模板:USJ Adjust SSH

来自Ubuntu中文
跳到导航跳到搜索

Adjust SSH for remote connections

  • The default SSH port is 22, but this may conflict with other SSH servers on your network. Change the SSH port to a custom port. Also disallow password-based logins, for now, to prevent unauthorized logins. See this tutorial.
sudo gedit /etc/ssh/sshd_config
change the listening port:
Port 22199
and disallow Password-based authentication by changing the line::
#PasswordAuthentication yes
to
PasswordAuthentication no
  • Make sure the OpenSSH server knows that it must look for the authorized_keys file. Uncomment the line:
#AuthorizedKeysFile %h/.ssh/authorized_keys

so that it resembles:

AuthorizedKeysFile %h/.ssh/authorized_keys
then restart the OpenSSH server:
sudo /etc/init.d/ssh restart
  • Make sure the router forwards the selected listening port (e.g. 22199) to the IP address (e.g. 192.168.0.99) of the server.
  • Install X11VNC:
sudo apt-get install x11vnc
Add an X11VNC Server menu item with the command:
x11vnc --forever
-> Place in system tray (ticked)
  • Create an SSH keypair for automated login:
  • Generate a key pair (by default, a 2048-bit RSA key pair is created):
ssh-keygen
  • Accept the default location for the key file ( /home/user/.ssh/id_rsa ).
  • Leave the passphrase empty
  • Make sure the directory /home/serveruser/.ssh exists; if not, create one using:
mkdir ~/.ssh
(In this instance, user = serveruser = jauntyadmin00, so the folder /home/jauntyadmin00/.ssh ought to already exist).

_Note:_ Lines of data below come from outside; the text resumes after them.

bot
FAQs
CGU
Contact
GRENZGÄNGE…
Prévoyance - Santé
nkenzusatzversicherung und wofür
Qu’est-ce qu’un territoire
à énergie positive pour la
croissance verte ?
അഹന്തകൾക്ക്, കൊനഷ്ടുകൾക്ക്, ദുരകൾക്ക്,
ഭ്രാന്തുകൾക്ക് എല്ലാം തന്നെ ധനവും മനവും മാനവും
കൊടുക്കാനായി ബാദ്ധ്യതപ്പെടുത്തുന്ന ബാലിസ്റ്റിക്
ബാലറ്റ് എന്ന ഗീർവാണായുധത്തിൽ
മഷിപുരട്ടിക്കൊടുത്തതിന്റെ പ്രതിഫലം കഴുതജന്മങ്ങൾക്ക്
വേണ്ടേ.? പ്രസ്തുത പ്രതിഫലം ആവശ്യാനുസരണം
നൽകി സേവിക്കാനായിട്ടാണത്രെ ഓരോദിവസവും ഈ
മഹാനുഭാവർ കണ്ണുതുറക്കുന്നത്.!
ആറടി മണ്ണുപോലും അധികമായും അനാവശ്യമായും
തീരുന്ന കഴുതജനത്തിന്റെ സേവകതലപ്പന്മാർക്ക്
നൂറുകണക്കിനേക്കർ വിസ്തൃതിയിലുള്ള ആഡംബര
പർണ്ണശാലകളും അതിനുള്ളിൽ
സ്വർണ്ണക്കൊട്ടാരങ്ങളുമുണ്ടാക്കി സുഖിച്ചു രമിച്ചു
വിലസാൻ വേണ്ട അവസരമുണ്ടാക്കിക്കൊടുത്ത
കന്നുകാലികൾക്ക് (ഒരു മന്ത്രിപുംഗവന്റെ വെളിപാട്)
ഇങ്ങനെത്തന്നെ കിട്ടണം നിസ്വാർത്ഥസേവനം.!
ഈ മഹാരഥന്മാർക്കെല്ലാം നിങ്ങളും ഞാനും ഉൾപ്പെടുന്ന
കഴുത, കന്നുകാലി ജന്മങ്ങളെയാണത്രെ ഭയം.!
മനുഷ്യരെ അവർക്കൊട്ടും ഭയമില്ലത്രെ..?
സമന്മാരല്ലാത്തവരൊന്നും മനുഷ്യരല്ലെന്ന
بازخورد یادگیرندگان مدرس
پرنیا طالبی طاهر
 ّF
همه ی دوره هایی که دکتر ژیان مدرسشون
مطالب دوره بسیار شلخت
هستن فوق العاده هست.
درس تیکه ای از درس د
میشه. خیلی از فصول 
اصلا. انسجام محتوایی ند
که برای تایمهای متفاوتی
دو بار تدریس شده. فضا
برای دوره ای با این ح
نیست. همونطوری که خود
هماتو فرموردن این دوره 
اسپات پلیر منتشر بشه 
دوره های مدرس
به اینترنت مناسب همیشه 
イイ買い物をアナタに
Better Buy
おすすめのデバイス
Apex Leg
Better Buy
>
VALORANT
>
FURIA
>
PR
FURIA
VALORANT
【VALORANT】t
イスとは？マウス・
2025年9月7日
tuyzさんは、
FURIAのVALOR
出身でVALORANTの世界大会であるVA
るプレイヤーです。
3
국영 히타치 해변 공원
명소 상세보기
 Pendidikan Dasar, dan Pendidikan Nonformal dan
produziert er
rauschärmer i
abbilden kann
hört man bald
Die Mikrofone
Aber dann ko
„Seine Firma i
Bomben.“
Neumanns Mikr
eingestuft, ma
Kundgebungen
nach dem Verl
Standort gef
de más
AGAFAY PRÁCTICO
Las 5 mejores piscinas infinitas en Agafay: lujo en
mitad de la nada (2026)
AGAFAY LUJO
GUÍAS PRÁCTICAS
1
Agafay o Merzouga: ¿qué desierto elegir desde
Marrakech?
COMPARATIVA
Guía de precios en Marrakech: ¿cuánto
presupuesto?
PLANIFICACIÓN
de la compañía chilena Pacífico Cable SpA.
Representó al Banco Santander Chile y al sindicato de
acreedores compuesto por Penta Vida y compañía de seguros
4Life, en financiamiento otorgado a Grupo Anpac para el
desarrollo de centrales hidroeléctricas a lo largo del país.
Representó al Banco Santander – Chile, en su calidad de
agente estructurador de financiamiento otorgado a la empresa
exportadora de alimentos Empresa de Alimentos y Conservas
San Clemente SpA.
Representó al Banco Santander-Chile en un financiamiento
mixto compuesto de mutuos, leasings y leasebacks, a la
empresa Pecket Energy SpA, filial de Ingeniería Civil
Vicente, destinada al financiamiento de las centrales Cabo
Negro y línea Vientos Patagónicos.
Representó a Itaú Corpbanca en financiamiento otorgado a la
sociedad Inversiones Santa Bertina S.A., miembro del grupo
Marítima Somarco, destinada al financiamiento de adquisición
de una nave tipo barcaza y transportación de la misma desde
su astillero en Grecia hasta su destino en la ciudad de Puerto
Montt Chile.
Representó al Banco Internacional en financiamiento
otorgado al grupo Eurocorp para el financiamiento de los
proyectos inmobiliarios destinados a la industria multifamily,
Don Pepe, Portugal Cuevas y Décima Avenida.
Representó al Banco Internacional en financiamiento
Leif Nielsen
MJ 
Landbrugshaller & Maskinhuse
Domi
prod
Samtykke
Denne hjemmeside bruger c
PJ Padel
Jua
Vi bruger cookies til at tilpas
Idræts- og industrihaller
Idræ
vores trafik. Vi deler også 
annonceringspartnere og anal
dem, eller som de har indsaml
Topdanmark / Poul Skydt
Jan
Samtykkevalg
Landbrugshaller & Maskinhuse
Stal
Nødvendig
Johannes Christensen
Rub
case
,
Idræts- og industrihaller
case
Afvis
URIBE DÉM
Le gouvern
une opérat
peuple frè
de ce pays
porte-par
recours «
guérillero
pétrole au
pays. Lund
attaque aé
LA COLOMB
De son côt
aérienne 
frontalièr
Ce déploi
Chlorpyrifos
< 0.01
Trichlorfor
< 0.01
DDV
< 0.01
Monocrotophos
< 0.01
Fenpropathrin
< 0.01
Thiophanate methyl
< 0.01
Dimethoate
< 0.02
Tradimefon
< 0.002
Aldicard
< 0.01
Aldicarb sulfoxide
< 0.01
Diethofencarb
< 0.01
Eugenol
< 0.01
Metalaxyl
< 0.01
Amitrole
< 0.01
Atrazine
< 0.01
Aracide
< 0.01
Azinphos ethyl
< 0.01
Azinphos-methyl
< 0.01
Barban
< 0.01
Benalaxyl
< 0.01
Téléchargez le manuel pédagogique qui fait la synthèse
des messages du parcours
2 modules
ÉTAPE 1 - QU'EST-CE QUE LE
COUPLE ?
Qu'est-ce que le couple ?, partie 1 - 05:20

Make sure that a file named authorized_keys (with write privileges) is in that folder. If not, create such a file (using the touch command to create an empty file) while logged into the server as serveruser (i.e. jauntyadmin00):

cd ~/.ssh
touch authorized_keys
Concatenate the newly-generated id_rsa.pub key to the authorized_keys file:
cd ~/.ssh
cat authorized_keys id_rsa.pub >> authorized_keys
  • Create a test connection:
  • Start the X11VNC Server (as above)
  • Connect VNC through the SSH tunnel with the commands:
ssh -l jauntyadmin00 -L 5900:127.0.0.1:5900 myjaunty00.dyndns.org -p 22199
vinagre vnc://127.0.0.1

or with a single-line command (which can be placed in a Menu item / shortcut):

ssh -f -l jauntyadmin00 -L 5900:127.0.0.1:5900 myjaunty00.dyndns.org -p 22199 sleep 5; vinagre vnc://127.0.0.1

Note: vinagre -- fullscreen vnc://127.0.0.1 will start the VNC connection in fullscreen mode (but should only be used when connecting from other computers).